Problem to solve
Produce a verbatim copy of the data below that contains no pictures.

------ Extracted records

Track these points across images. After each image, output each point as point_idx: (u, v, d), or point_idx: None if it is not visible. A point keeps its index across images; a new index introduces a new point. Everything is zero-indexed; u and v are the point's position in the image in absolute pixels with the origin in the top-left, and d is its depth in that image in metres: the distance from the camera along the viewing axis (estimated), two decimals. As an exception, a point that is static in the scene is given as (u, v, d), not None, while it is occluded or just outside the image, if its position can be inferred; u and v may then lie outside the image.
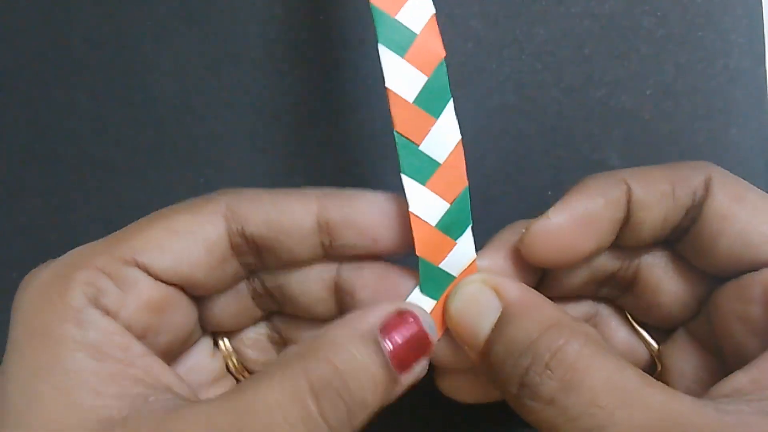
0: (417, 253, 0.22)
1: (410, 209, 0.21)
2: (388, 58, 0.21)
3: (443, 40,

------------

Task response
Track these points across images. After each image, output each point as point_idx: (u, v, d), or point_idx: None if it is not visible. A point keeps its index across images; a new index introduces a new point. Everything is zero-indexed; u and v are the point's position in the image in absolute pixels with the origin in the top-left, and d is its depth in that image in metres: the distance from the camera along the viewing axis (estimated), two decimals. As an exception, a point that is static in the scene is given as (u, v, d), not None, while it is occluded or just outside the image, if its position can be inferred; u and v may then lie outside the image.
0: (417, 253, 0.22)
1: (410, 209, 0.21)
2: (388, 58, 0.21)
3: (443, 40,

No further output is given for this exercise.